__Your instructions__. Put the lines of the records below, from the first line through the line containing "scientific name: Episyrphus balteatus", into a numbered list, omitting any blank lines.
★ ★ ★ ★ ★
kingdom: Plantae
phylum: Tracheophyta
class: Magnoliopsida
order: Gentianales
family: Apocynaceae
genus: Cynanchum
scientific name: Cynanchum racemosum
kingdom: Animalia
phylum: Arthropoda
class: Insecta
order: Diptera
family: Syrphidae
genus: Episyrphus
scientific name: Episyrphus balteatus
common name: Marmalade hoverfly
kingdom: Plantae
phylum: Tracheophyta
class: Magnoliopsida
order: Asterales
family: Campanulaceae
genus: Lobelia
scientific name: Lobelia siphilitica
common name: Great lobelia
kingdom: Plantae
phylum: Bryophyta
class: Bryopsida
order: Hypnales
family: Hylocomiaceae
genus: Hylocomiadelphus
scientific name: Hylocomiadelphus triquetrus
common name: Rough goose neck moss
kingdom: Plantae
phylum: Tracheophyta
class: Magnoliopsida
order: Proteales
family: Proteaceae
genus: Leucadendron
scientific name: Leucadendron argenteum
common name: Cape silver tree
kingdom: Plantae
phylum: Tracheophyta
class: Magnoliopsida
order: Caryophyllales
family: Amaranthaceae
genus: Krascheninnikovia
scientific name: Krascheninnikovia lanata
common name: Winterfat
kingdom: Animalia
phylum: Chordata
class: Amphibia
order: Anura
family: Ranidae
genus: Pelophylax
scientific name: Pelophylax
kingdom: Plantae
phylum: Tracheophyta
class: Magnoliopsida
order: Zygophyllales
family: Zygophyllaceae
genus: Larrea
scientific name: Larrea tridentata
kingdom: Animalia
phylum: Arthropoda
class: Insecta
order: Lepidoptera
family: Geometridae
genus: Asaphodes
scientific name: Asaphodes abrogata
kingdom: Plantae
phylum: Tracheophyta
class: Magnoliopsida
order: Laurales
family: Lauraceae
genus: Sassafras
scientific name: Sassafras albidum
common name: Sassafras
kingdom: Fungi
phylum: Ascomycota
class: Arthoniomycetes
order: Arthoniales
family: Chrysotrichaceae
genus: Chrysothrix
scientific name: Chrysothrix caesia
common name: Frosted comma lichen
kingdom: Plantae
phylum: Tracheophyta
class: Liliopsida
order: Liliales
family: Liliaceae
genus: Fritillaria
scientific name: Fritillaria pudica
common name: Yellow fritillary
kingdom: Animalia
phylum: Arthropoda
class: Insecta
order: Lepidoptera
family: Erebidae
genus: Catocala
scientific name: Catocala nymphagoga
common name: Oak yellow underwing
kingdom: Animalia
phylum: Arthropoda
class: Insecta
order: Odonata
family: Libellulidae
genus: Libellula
★ ★ ★ ★ ★
__Output of the exercise__.
1. kingdom: Plantae
2. phylum: Tracheophyta
3. class: Magnoliopsida
4. order: Gentianales
5. family: Apocynaceae
6. genus: Cynanchum
7. scientific name: Cynanchum racemosum
8. kingdom: Animalia
9. phylum: Arthropoda
10. class: Insecta
11. order: Diptera
12. family: Syrphidae
13. genus: Episyrphus
14. scientific name: Episyrphus balteatus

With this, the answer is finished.